* _REQUIRED WORK_:
The material below holds pictures; leave them out, and copy exactly, and only, the lines from the one with "موجود در حساب استفاده کند." through the last.

* _DATA FOR THIS EXERCISE_:
:::::

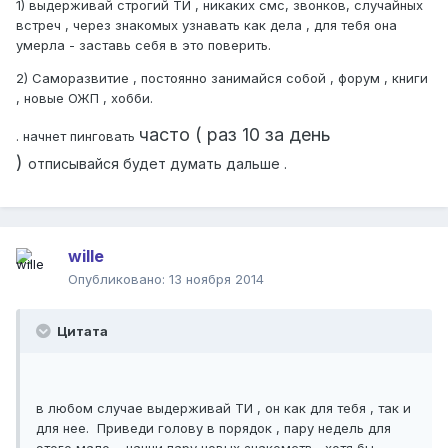
1) выдерживай строгий ТИ , никаких смс, звонков, случайных
встреч , через знакомых узнавать как дела , для тебя она
умерла - заставь себя в это поверить.
2) Саморазвитие , постоянно занимайся собой , форум , книги
, новые ОЖП , хобби.
часто ( раз 10 за день
. начнет пинговать
)
отписывайся будет думать дальше .
wille
Опубликовано:
13 ноября 2014
Цитата
в любом случае выдерживай ТИ , он как для тебя , так и
для нее. Приведи голову в порядок , пару недель для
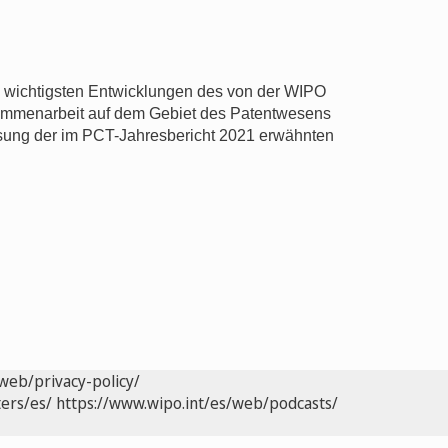
ie wichtigsten Entwicklungen des von der WIPO
usammenarbeit auf dem Gebiet des Patentwesens
sung der im PCT-Jahresbericht 2021 erwähnten
web/privacy-policy/
ers/es/
https://www.wipo.int/es/web/podcasts/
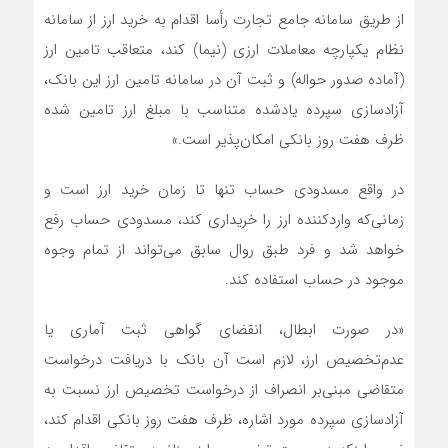
از طریق سامانه جامع تجارت رأسا اقدام به خرید ارز از سامانه
نظام یکپارچه معاملات ارزی (نیما) کند، متعاقب تامین ارز
(آماده صدور حواله) و ثبت آن در سامانه تامین ارز این بانک،
آزاد‌سازی سپرده یادشده متناسب با مبلغ ارز تامین شده
ظرف هفت روز بانکی امکان‌پذیر است.»
در واقع مسدودی حساب تنها تا زمان خرید ارز است و
زمانی‌که واردکننده ارز را خریداری کند، مسدودی حساب رفع
خواهد شد و فرد طبق روال سابق می‌تواند از تمام وجوه
موجود در حساب استفاده کند.
«در صورت ابطال، انقضای گواهی ثبت آماری یا
عدم‌تخصیص ارز، لازم است آن بانک با دریافت درخواست
متقاضی مبنی‌بر انصراف از درخواست تخصیص ارز نسبت به
آزاد‌سازی سپرده مورد اشاره، ظرف هفت روز بانکی اقدام کند،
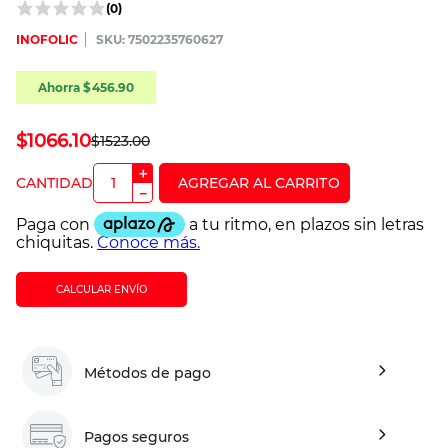
(
0
)
INOFOLIC
:
7502235760627
Ahorra
$
456
.
90
$
1066
.
10
$
1523
.
00
＋
－
CALCULAR ENVÍO
Métodos de pago
Pagos seguros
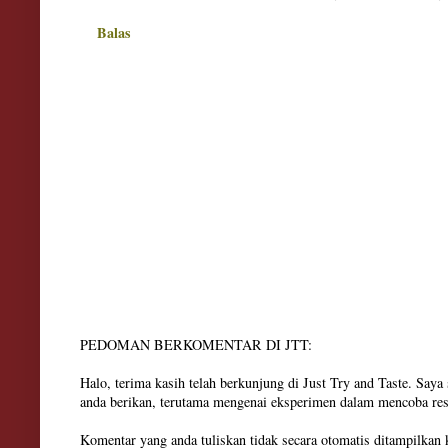
Balas
PEDOMAN BERKOMENTAR DI JTT:
Halo, terima kasih telah berkunjung di Just Try and Taste. Say
anda berikan, terutama mengenai eksperimen dalam mencoba res
Komentar yang anda tuliskan tidak secara otomatis ditampilkan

:::::

* _SOLUTION_:
موجود در حساب استفاده کند.
«در صورت ابطال، انقضای گواهی ثبت آماری یا
عدم‌تخصیص ارز، لازم است آن بانک با دریافت درخواست
متقاضی مبنی‌بر انصراف از درخواست تخصیص ارز نسبت به
آزاد‌سازی سپرده مورد اشاره، ظرف هفت روز بانکی اقدام کند،
(
0
)
INOFOLIC
:
7502235760627
Ahorra
$
456
.
90
$
1066
.
10
$
1523
.
00
＋
－
CALCULAR ENVÍO
Métodos de pago
Pagos seguros
Balas
PEDOMAN BERKOMENTAR DI JTT:
Halo, terima kasih telah berkunjung di Just Try and Taste. Say
anda berikan, terutama mengenai eksperimen dalam mencoba res
Komentar yang anda tuliskan tidak secara otomatis ditampilkan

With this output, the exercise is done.